Zdarza ci się upuścić coś na ziemię, szybko podnieść, podmuchać i… zjeść? Nie rób tego nigdy więcej. Naukowcy właśnie obalili hołubioną przez miliony ludzi na świecie zasadę „5 sekund”. Według najnowszych badań, bakterie się szybsze, niż myśleliśmy – pisze o tym „New York Times”.
Donald W. Schaffner, profesor mikrobiologii na uniwersytecie Rutgera w New Jersey dwa lata swojego życia poświęcił na zbadanie fenomenu tak zwanej zasady pięciu sekund.
- Istnieje przekonanie, że jeśli coś nam spadnie na podłogę, a my to coś wystarczająco szybko podniesiemy, to spokojnie możemy to zjeść, bo bakterie nie zdążą się przedostać do jedzenia. Postanowiłem przyjrzeć się tej teorii - powiedział w wywiadzie.

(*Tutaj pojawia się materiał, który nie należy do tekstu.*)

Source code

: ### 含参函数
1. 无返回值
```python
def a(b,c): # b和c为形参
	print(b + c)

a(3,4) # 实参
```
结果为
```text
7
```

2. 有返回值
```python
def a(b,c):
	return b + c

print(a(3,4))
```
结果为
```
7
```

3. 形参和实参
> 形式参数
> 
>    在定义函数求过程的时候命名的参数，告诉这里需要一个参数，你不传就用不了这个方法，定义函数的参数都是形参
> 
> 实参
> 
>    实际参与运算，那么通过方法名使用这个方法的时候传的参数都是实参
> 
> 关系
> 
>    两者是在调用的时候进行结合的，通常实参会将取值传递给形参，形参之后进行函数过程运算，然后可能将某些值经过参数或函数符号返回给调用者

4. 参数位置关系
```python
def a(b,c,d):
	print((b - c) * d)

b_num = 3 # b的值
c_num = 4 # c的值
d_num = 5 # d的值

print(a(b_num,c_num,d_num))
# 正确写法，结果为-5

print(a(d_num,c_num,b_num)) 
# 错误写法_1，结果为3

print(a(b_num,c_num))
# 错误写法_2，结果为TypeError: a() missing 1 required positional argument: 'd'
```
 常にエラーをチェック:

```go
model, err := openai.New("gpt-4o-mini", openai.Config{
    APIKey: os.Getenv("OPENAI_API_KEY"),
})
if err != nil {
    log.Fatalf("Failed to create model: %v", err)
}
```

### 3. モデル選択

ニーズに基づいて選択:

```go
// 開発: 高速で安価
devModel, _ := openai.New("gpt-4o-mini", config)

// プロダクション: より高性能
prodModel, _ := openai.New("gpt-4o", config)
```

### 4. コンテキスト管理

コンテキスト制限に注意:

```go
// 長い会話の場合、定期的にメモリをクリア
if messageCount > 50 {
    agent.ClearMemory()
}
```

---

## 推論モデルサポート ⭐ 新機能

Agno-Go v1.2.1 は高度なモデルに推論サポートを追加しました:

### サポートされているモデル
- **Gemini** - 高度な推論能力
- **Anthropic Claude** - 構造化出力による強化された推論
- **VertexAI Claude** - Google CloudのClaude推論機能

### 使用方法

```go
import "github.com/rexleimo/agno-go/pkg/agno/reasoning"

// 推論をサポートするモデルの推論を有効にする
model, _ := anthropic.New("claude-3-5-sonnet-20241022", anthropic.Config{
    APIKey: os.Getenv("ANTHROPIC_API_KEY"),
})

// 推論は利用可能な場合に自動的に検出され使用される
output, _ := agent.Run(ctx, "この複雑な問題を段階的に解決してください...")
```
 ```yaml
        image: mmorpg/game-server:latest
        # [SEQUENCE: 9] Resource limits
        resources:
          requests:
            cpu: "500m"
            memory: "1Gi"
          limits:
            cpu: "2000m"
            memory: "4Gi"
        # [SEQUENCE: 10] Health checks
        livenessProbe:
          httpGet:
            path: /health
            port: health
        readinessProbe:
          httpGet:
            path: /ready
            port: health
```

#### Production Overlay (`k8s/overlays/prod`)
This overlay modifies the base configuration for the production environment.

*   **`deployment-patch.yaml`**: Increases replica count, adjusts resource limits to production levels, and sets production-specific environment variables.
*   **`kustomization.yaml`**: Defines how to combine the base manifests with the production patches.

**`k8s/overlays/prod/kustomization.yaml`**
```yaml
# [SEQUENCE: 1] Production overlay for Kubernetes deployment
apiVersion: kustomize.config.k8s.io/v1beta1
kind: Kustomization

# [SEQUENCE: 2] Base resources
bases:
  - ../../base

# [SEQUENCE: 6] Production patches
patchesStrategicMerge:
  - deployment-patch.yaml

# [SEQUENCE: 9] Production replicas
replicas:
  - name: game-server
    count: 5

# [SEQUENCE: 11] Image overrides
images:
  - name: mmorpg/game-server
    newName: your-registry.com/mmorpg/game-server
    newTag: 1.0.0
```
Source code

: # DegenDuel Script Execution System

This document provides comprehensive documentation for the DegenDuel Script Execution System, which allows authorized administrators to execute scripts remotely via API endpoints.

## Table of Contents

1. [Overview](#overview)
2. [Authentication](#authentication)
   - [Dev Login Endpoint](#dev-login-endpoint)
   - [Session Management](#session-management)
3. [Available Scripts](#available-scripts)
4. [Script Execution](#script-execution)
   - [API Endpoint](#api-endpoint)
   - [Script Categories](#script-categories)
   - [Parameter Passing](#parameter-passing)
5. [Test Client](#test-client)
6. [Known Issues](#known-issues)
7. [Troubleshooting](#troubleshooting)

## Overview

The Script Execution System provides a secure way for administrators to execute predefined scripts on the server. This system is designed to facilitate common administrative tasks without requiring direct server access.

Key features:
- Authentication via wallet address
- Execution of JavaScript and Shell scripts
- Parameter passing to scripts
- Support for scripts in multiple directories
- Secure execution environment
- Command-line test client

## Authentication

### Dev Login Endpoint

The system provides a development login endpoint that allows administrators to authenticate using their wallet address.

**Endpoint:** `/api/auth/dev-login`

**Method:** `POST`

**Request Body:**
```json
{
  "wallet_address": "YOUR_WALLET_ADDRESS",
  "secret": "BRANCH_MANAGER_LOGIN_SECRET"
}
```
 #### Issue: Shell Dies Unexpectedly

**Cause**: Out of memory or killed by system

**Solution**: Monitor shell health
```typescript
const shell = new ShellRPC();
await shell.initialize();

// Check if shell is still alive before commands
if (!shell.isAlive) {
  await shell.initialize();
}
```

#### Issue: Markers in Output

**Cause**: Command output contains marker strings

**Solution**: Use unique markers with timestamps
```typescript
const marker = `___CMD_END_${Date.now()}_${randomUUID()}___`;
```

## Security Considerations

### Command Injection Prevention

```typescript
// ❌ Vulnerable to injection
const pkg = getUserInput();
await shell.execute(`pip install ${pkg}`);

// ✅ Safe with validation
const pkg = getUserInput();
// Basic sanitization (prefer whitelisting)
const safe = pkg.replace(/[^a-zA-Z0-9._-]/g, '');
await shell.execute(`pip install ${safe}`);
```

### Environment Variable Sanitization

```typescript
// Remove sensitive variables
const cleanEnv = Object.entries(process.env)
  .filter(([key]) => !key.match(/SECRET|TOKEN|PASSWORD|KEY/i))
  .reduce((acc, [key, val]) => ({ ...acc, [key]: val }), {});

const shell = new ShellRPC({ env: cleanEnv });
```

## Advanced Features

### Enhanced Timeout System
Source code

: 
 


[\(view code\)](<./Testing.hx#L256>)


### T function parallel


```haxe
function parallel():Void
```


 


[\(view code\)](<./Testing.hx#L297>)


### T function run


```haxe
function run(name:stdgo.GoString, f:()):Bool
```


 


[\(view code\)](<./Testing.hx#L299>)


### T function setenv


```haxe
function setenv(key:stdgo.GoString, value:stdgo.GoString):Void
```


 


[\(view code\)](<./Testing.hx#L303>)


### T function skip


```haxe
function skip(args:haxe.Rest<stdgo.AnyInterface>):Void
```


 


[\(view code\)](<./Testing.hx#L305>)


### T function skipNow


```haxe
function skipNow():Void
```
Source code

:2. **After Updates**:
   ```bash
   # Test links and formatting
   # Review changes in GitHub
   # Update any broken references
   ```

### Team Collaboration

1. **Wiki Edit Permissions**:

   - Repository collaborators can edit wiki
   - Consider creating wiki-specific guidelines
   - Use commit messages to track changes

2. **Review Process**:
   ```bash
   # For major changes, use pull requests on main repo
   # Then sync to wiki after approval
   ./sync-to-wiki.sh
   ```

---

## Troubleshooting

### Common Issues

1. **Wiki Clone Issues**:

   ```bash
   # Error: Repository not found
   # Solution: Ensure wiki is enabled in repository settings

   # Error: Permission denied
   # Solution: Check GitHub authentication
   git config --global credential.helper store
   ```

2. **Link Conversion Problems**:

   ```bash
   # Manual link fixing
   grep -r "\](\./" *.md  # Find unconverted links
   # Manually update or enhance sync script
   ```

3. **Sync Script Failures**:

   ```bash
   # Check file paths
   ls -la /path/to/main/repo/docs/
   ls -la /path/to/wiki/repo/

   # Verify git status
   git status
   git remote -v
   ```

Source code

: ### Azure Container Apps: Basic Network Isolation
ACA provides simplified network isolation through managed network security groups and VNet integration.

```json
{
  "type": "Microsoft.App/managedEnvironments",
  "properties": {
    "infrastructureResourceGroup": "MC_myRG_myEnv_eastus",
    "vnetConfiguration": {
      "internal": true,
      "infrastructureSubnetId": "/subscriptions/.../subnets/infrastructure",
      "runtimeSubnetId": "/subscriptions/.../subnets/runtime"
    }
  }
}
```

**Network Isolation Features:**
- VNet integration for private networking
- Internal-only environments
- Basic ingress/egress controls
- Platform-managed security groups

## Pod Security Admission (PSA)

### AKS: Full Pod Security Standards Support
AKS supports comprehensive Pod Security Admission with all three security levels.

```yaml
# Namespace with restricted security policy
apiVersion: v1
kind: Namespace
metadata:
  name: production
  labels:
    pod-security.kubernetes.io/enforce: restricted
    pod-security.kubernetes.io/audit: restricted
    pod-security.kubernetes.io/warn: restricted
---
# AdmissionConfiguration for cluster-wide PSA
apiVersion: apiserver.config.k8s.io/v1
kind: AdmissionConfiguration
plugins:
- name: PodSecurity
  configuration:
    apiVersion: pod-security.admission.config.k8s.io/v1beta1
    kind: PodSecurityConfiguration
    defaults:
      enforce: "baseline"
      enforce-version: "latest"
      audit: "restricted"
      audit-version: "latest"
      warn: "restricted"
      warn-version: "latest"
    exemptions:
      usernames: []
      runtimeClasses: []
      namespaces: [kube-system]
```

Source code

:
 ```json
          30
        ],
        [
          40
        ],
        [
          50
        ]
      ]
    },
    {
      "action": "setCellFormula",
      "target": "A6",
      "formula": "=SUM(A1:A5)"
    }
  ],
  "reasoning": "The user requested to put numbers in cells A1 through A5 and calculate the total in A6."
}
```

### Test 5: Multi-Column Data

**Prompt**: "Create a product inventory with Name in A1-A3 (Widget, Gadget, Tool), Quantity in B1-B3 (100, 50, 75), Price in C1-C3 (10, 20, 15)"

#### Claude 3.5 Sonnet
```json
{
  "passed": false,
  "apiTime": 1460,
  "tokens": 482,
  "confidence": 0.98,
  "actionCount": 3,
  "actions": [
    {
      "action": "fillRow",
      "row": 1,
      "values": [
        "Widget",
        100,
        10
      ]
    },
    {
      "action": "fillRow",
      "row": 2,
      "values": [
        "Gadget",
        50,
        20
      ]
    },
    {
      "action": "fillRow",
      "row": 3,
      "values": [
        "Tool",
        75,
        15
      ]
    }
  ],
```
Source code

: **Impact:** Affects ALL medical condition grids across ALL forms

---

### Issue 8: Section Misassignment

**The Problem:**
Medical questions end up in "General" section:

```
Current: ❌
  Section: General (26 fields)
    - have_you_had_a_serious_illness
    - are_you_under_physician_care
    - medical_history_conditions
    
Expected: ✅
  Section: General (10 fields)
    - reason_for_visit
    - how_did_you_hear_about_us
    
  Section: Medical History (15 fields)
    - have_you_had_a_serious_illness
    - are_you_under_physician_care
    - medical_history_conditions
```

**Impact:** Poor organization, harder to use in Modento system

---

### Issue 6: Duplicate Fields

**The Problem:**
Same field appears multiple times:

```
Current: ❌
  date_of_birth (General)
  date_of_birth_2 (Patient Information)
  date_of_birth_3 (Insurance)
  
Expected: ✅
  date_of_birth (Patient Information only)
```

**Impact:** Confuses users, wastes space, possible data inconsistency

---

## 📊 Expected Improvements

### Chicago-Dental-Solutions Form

Podczas swoich badań naukowiec upuszczał cztery produkty żywnościowe: kawałek arbuza, chleb, chleb z masłem i żelek truskawkowy na cztery rodzaje powierzchni: nierdzewną stal, płytkę ceramiczną, drewno i dywan.
Ponadto pozwalał opuszczonym produktom leżeć na poszczególnej powierzchni różny czas: od jednej do pięciu sekund, 30 i 300. Miało to pokazać, jak szybko bakterie dostają się do różnego rodzaju jedzenia, które leży na różnego rodzaju powierzchni.
Okazało się, że jeśli jedzenie spadło na dywan - "przechodziło" na nie bardzo niewiele bakterii, w porównaniu z ceramiką czy stalą. Co ciekawe, najwięcej bakterii "przykleiło się" do kawałka arbuza, żelek zachował się stosunkowo "czysty".
- To, jak szybko przemieszczają się bakterie, zależy od wilgotności. One przecież nie mają nóg. Im bardziej mokre jedzenie, tym ryzyko dostania się do niego bakterii jest większe - wyjaśnił Donald W. Schaffner.
Badania pokazują także, że nigdy nie jesteśmy wystarczająco szybcy. Im szybciej podniesiemy jedzenie z podłogi, tym bakterii będzie na nim po prostu mniej, ale będą. Bakterie mogą bowiem "dotknąć" pokarm natychmiastowo.